Taakomschrijving: Lees de tekst over ramadan en geef alstublieft antwoord op deze vraag: wie laat de baas van de drukkerij komen, zodat zijn arbeiders kunnen eten?

======== Tekst ter analyse

Steun de moslim die wel wil eten tijdens ramadan

Summa: De lakmoesproef voor een authentieke toepassing van “vrijheid van godsdienst” bestaat hierin dat men binnen een godsdienst vrij is om vragen te stellen (woord en gedrag) bij de meerderheidsregels zonder dat dit schade toebrengt aan de persoon (morele afwijzing, uitstoting). Als een religie hierin tekorschiet heeft de overheid een taak om die minderheid te beschermen, juist omdat ieder mens recht heeft op vrijheid van godsdienst.

26 mei 2017, Dick Wursten [ook verschenen als opiniestuk in De Standaard]

Door altijd maar weer rekening te houden met de eisen van traditionele (=conservatieve) moslims maken we het zelfstandig denkende moslims moeilijk om hun eigen – Europese – versie van de islam te ontwikkelen. Teveel respect voor institutionele religie schaadt de persoonlijke vrijheid van godsdienst. Een historische denkoefening bij het begin van de Ramadan

Stel u voor: Een drukkerij in een middelgrote stad in een islamitisch land. Het is ramadan. Het nieuwste boek van Rachid Benzine is op de pers gelegd en moet voor het einde van de week in de boekhandels liggen. De arbeiders werken keihard maar de zon brandt ongenadig en halverwege de middag zijn ze uitgeput bij gebrek aan eten en drinken. De deadline komt snel naderbij. De baas belt een hele reeks imams op en vraagt of zijn arbeiders de vasten mogen verbreken om te eten en te drinken. Na een aantal keren nul op het rekest te hebben gekregen is er een imam, die hem vertelt dat er in de godsdienst geen dwang is en dat hij dus zelf moet beslissen of hij dit voor Allah en zijn geweten verantwoorden kan. De baas ziet de afgematte blik in de ogen van zijn arbeiders, denkt aan de deadline en de bijbehorende boete, en hakt resoluut de knoop door. Hij laat een traiteur komen en in de schaduw van de palmboom voor de drukkerij nuttigt de hele ploeg een volledige maaltijd. Hoe dit verhaal verder zou gaan, laat ik aan mensen met meer kennis van zaken over. Enige commotie zal dit vast wel veroorzaken.

================
======== Beschikbare gegevens

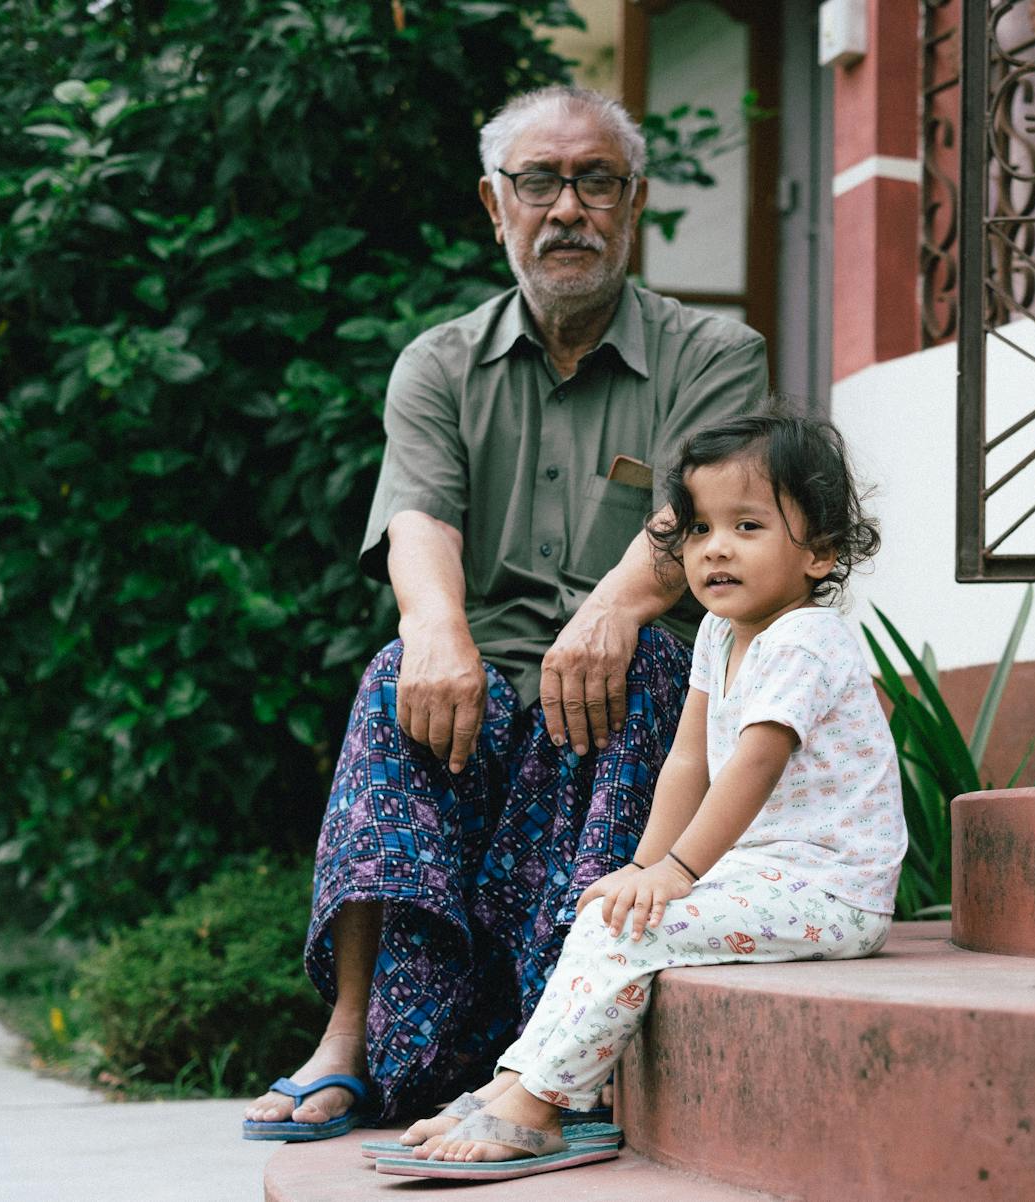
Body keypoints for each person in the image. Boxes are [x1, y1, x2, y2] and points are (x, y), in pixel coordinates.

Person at [242, 85, 769, 1139]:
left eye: (595, 181)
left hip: (635, 666)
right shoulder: (437, 363)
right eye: (539, 181)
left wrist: (617, 602)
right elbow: (419, 520)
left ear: (634, 202)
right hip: (481, 679)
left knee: (649, 673)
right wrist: (436, 631)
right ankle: (346, 1035)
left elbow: (701, 511)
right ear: (496, 204)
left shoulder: (717, 352)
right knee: (397, 673)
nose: (566, 207)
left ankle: (566, 1049)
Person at [367, 412, 904, 1179]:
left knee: (636, 928)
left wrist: (676, 874)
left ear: (819, 552)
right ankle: (519, 1082)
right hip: (760, 874)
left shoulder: (804, 642)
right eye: (698, 529)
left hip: (831, 889)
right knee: (609, 904)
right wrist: (646, 866)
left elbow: (751, 767)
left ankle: (544, 1110)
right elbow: (689, 760)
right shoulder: (720, 634)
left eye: (747, 525)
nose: (714, 547)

================

Geschreven antwoord: Een traiteur.